2. Dyckman Farmhouse (1785)

Dyckman Farmhouse
Dyckman Farmhouse

The Dyckman Farmhouse is Manhattan’s oldest remaining farmhouse, built around 1785 in the Dutch Colonial style. The home is situated in a small park in Inwood on the corner of Broadway and 204th Street, and today it serves as a New York City Landmark and a National Historic Landmark. William Dyckman, who constructed the home, died just three years after constructing the farmhouse, yet his son Jacobus would later inherit the house along with his wife Hannah, his eleven children, and a number of slaves and free blacks. Today, Inwood is home to a forgotten slave cemetery believed to have the remains of a number of the Dyckman family’s slaves.

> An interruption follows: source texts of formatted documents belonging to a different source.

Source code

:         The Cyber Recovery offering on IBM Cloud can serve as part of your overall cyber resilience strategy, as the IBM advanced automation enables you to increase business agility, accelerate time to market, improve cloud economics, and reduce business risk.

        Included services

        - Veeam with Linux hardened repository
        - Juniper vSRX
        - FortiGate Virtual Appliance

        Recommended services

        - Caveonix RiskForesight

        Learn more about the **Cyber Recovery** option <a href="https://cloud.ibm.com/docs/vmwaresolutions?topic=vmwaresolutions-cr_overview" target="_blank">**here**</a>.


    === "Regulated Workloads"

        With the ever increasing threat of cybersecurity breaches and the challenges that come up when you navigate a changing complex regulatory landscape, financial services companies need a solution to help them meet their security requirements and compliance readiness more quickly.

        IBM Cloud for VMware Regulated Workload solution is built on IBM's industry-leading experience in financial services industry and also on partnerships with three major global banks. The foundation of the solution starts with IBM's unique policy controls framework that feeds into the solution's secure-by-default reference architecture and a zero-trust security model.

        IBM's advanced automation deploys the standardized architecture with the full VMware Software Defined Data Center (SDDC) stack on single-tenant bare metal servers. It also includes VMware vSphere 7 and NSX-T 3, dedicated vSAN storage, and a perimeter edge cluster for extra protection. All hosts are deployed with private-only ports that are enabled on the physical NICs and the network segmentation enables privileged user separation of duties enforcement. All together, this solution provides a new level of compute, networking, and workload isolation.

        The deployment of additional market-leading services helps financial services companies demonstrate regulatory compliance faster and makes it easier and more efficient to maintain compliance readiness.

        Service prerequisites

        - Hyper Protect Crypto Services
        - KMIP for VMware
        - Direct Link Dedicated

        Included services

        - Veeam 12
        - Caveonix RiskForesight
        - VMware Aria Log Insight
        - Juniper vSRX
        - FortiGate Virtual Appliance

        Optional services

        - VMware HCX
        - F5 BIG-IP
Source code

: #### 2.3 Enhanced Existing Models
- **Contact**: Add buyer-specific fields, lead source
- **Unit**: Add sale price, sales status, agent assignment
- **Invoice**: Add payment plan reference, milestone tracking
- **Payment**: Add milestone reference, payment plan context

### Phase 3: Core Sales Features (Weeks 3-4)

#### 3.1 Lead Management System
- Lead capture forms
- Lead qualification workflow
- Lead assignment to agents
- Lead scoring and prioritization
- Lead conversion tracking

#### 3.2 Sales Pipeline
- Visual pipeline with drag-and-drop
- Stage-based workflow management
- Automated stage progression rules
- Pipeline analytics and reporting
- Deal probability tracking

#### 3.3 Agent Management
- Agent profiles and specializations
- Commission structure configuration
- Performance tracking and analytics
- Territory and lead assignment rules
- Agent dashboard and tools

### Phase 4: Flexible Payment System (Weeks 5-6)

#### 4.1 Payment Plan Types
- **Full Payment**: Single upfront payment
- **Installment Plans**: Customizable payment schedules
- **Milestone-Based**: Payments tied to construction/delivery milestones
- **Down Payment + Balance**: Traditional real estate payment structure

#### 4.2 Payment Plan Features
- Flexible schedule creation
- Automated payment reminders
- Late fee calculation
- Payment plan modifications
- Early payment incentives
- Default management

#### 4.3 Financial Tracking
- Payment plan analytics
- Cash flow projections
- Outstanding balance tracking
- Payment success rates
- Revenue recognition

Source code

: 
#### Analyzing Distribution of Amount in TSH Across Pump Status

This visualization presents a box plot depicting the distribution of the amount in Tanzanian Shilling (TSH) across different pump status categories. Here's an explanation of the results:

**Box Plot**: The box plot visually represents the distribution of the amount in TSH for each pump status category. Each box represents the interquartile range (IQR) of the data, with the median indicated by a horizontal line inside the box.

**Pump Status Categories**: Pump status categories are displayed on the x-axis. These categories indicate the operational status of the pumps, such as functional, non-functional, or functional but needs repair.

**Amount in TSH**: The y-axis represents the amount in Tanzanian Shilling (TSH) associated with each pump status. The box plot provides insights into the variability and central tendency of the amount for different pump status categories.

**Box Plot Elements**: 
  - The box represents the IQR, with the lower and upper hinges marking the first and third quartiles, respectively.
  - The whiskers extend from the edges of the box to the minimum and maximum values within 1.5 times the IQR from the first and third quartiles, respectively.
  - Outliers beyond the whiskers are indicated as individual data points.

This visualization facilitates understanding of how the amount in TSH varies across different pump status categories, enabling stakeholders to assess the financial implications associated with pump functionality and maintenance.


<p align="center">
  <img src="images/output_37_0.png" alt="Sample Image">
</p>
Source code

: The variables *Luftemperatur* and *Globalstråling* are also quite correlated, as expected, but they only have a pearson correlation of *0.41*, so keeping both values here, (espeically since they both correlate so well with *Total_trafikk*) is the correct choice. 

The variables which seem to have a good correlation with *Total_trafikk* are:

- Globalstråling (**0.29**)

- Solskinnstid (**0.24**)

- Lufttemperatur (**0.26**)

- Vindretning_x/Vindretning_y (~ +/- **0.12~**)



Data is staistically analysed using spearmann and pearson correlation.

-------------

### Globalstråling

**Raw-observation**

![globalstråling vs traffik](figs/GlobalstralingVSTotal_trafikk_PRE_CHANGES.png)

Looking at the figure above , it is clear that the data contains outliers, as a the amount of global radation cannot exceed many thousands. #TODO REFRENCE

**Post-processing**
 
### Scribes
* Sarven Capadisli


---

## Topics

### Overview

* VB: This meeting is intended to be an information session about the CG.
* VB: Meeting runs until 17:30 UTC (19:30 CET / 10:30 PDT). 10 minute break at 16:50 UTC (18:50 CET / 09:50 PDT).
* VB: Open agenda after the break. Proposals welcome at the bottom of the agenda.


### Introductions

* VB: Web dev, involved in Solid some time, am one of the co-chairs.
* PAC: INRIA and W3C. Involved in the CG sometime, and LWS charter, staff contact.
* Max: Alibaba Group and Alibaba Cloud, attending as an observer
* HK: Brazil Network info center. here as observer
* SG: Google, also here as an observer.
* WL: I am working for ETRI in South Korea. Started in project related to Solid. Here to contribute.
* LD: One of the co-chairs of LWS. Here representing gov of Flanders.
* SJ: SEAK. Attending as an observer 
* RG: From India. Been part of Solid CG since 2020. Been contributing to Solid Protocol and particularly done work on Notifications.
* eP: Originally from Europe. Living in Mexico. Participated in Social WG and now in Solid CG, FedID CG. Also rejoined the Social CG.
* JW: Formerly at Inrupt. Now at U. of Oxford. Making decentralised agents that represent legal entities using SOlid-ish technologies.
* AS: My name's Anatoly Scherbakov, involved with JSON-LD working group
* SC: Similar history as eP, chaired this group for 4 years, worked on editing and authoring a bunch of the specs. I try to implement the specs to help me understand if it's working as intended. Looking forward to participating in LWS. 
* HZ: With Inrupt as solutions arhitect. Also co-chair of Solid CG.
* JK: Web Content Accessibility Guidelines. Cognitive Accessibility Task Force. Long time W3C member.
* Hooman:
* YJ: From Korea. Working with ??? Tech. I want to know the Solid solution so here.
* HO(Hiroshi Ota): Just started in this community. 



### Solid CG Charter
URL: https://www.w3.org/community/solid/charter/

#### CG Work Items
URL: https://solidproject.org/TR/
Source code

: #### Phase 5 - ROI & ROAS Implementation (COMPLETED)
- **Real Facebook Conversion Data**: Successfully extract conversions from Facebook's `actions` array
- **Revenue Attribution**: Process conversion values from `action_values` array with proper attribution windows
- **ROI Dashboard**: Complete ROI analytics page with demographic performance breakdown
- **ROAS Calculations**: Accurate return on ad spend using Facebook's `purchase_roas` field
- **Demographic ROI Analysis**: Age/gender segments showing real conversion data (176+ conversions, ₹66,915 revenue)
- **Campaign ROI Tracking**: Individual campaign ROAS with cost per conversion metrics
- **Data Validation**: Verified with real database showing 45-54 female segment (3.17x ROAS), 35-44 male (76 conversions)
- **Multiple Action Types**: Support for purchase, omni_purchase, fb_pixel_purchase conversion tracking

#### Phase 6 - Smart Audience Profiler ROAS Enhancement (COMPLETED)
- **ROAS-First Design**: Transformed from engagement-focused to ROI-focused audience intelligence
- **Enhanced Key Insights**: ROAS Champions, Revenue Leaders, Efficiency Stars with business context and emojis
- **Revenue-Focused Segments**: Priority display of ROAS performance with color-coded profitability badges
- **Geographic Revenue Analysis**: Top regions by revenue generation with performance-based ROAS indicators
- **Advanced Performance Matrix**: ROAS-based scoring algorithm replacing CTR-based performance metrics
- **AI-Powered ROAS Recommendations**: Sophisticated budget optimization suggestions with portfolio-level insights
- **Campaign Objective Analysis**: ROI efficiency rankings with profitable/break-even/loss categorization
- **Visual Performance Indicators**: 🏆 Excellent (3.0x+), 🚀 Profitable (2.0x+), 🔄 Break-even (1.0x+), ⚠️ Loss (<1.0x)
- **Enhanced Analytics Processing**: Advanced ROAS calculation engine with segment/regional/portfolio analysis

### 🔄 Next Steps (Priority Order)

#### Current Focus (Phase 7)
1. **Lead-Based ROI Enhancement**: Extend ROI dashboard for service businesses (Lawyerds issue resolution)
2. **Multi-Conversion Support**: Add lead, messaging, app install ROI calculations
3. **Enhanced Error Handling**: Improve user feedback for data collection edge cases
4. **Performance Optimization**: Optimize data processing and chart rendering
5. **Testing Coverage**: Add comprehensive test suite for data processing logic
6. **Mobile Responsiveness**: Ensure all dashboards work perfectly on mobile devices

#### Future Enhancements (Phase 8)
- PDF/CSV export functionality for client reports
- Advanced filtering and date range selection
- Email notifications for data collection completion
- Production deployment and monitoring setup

As part of the DyckmanDISCOVERED initiative, the museum has investigated the stories of those enslaved by the Dyckman family. In 1820, a free black woman, a free black boy, and an enslaved man inhabited the home, and it is estimated that seven or eight slaves lived in the house when it opened. It was believed that freed blacks and enslaved workers would have used the house’s Summer Kitchen, a small one-and-a-half-story building adjacent to the farmhouse. A free black woman named Hannah worked as a cook for the Dyckmans and was born between 1784 and 1794. Although it was believed that the home housed a number of enslaved workers, the only one fully identified was Francis Cudjoe, who was set free in 1809. An official document stated:

“Recorded for and at the request of Francis Cudjoe this 11th day of January 1809. Know all men by these present that I Jacobus Dyckman of the City of New York on consideration of motive of humanity and sum of one dollar to me in hand paid Do hereby manumit and set free a Black man named Francis Cudjoe aged about Forty years. In witness whereof I have hereunto subscribed had my name and affixed my seal this eleventh day of January Anno Dominis one thousand eight hundred and nine. Jacobus Dyckman, Witness Peter.”